Post by gach » 23 Jan 2019 01:14

Another thing I've been thinking of is that despite paying a lot of attention to dealing with information structure in conlanging, I've never actually started a topic prominent language. This is an obvious gap that needs to be filled and I've chosen to use Lkal sik for the purpose.

As you may notice, there's nothing pointing to topic prominence in the previous examples. I intend this to remain the case in the older stages of the classical language. Instead, the topic prominence will be a feature that evolves over time and reaches its full extent in the later, or more modern, stages of the language.

Initially at least some fronted topicalised arguments were marked with the postposition ta (meaning undecided, probably some generic locative). This quickly agglutinated in the spoken language, loosing the final vowel beyond the second syllable. At this point you essentially had a case like topic form parallel to the three original cases: nominative, accusative, and genitive. The written language retained a more conservative grammar, however, and took some time to accept the morphologised topic marking. The topic forms are used in the written language of the later classical period but a lot more sparingly than in the spoken language of the era. Most notably, subject topic is not marked.

Over time the usage of the classical language broke down and eventually people started to write the spoken language of their own time with its fully developed topic prominent grammar. I assume that the evolution of written Lkal sik will then be dominated by a classical norm with only limited topic marking and a later developing modern standard that matches the topic marking of the spoken language. I'm interested, though, by what will happen during the intermediary period where people preferred to use the classical standard but increasingly slipped in colloquial topic marking.
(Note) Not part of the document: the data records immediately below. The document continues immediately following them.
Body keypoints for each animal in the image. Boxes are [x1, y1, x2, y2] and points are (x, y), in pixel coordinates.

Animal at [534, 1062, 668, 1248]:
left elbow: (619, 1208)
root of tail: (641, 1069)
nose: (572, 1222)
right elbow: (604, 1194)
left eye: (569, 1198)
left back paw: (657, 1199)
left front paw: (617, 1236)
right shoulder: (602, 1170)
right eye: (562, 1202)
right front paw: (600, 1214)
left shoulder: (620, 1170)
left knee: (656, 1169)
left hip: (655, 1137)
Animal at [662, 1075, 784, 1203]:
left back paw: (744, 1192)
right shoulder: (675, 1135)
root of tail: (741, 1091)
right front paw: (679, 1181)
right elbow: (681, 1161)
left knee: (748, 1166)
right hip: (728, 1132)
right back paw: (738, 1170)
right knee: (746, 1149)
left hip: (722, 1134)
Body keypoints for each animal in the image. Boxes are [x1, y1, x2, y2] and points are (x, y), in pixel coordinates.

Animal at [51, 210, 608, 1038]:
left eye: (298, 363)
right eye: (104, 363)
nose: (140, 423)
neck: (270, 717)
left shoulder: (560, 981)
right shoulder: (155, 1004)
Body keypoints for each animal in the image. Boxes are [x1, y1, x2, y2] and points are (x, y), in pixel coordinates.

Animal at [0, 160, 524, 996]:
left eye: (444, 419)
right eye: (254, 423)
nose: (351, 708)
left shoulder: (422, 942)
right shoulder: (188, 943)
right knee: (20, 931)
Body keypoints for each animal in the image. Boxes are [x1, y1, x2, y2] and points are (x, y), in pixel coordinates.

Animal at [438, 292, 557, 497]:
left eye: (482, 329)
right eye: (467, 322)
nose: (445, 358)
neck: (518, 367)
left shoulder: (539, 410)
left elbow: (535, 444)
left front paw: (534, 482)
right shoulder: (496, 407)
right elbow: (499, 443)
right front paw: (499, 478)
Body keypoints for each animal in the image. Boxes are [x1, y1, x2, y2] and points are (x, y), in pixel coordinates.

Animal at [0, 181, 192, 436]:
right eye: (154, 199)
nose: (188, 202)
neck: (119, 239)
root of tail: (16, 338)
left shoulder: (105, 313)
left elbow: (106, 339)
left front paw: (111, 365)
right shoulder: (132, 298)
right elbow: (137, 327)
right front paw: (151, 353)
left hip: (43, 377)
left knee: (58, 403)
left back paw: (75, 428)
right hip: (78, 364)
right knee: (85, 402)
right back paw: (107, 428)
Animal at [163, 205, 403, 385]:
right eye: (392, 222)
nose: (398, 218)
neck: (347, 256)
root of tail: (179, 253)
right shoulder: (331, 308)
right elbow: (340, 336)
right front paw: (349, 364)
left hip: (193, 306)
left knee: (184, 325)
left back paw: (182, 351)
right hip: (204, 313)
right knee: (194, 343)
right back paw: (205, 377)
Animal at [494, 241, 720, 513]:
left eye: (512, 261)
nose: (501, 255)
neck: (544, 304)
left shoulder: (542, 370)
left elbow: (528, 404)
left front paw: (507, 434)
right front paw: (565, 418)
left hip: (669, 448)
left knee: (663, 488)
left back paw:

Now, I'm not aware how much documented evidence there is for how topic prominent grammar develops and evolves over time. If anyone knows any relevant literature on the subject, I'd be interested to know. This would be useful for figuring out what will the earliest stages of the topic marking grammar most likely look like and what sort of grammatical errors would we expect from sloppy writers during different stages of the language's evolution.

Lastly, here are some example topic forms from Classical Lkal sik: nřu (horse) ~ nřu-te (horse-TOP), kame (child) ~ kame-t (child-TOP), diom (man) ~ diom-et (man-TOP), bźen (woman) ~ bźen-et; and the corresponding forms in the modern langauge: qu ~ qùt, kàm ~ káma, dźom ~ dźóme, źe ~ źéne. In the orthography for the modern language <q> stands for /χ/ derived from /q ʁ/, the vowels all have their IPA values, and the diacritics denote word level tones: acute for high or high rising, grave for falling, and unmarked for low.